Scenario practice becomes more useful when it adapts to the situations, pressures, and goals that matter to each person.

— Design principle informed by individual variability research

Traditional Approaches

Conventional scenario practice often involves:

  • Standardized scenarios for all users
  • Limited personalization options
  • Fixed time pressure settings
  • One-size-fits-all therapeutic approaches
EaseTalk's Personalized Approach

Research-informed features include:

  • Individual fear structure mapping
  • Personalized trigger identification
  • Adaptive time pressure controls
  • Customized exposure progression

Our Journey at a Glance

• Born as a final-year Computer Science thesis tackling speaking anxiety in everyday life.

• Co-designed in weekly sprints with the Speech & Language Therapy Department at UCC and people with lived experience of speech difficulty.

• Research published through IEEE ("EaseTalk: An LLM-Driven Speech Practice Tool for Real-Life Scenarios").

• Founder Marco — a proud person who stutters — awarded UCC Student Entrepreneur of the Year 2026 for EaseTalk's social-impact vision.

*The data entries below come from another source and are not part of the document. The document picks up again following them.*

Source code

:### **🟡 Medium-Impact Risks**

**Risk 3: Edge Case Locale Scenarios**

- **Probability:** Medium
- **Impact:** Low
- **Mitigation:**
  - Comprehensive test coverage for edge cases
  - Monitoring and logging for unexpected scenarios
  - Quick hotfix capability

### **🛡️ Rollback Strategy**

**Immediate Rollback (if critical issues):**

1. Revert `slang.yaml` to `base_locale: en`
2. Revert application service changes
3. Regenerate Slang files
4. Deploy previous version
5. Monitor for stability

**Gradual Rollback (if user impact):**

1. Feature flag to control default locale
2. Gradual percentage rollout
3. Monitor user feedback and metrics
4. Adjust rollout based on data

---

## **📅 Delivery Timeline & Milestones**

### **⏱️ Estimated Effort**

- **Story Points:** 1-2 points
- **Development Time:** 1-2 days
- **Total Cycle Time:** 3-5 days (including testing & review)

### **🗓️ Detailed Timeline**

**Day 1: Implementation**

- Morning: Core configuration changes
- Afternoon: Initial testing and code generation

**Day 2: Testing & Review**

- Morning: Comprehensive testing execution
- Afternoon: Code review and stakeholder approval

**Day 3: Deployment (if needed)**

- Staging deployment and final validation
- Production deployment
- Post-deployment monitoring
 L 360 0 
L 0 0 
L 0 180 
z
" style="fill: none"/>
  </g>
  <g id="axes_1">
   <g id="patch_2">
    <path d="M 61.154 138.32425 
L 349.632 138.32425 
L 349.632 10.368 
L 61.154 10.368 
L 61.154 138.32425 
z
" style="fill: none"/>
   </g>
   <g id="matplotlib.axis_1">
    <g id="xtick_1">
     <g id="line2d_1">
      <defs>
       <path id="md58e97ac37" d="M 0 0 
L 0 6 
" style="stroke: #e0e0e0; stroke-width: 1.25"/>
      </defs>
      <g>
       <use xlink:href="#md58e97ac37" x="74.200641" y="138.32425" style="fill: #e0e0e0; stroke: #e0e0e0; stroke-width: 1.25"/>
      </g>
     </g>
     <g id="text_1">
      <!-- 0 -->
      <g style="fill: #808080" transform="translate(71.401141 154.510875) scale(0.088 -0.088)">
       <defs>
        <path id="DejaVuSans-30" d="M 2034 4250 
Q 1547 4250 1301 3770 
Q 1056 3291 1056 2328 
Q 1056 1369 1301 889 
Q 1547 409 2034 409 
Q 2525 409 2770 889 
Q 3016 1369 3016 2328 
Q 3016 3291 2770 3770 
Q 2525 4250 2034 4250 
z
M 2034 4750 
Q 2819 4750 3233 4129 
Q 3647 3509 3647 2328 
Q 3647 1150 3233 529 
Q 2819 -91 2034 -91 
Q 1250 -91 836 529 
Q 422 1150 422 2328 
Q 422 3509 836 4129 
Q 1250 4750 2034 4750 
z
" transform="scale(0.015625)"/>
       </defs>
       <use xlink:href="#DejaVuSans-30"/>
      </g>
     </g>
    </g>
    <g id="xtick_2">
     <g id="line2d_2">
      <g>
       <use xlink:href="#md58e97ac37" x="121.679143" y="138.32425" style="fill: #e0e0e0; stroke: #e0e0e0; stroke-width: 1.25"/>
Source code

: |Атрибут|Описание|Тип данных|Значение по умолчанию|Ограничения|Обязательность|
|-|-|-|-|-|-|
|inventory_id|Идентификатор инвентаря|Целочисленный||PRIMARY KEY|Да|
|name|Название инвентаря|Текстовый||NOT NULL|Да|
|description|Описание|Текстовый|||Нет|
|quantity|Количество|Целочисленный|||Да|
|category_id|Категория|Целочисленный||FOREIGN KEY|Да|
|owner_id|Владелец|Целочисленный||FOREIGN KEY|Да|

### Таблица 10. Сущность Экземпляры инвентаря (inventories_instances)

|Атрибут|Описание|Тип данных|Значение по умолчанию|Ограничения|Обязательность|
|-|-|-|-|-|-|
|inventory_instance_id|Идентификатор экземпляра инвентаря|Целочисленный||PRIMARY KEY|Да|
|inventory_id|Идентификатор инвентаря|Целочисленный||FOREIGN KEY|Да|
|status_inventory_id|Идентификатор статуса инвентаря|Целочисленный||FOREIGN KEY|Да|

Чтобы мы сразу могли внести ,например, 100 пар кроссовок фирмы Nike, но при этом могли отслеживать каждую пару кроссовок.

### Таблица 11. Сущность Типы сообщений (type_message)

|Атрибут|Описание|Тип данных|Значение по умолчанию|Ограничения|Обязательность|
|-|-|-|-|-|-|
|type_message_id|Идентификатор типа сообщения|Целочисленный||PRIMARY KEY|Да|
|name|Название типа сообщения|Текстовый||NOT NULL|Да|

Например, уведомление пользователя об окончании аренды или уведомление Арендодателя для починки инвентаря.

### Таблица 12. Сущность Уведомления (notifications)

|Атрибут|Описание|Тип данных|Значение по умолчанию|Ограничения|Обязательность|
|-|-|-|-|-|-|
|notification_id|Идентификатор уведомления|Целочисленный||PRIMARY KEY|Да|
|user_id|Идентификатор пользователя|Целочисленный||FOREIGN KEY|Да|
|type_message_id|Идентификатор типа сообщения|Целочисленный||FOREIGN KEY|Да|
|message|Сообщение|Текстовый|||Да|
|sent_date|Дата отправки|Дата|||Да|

• First real-world pilot launched at the South Infirmary, bringing EaseTalk to its first clinical users.

Academic Publication

Our paper "EaseTalk: An LLM-Driven Speech Practice Tool for Real-Life Scenarios" is available through IEEE.

View IEEE publication

Our Methodology

Collaborative Development Approach

Clinical Partnership

Weekly collaboration with speech therapists at UCC to ensure clinical validity and therapeutic alignment

User-Centered Design

Iterative testing with people who have lived experience of speech difficulty to prioritize real-world needs

Evidence-Based

Built on peer-reviewed research in speech therapy, exposure therapy, and adaptive learning

Development Process
1
Literature Review

Comprehensive analysis of existing research on stuttering, exposure therapy, and adaptive practice tools

2
Clinical Consultation

Regular feedback sessions with speech and language therapists (SLTs)

3
Prototype Testing

Iterative testing with early users to refine features and usability

4
Clinical Pilot

Real-world testing in clinical settings to validate effectiveness

Ongoing & Future Research

The areas below are planned or ongoing evaluation priorities, not completed clinical outcomes claims.

Reducing Waiting Times

Evaluating hybrid therapy models where EaseTalk supplements clinician time and shortens referral-to-treatment gaps.

Longitudinal Outcomes

3-month study tracking sustained changes in confidence, communication comfort, and quality of life measures.

Feedback Efficacy

Measuring how real-time, supportive guidance contributes to skill development and self-efficacy.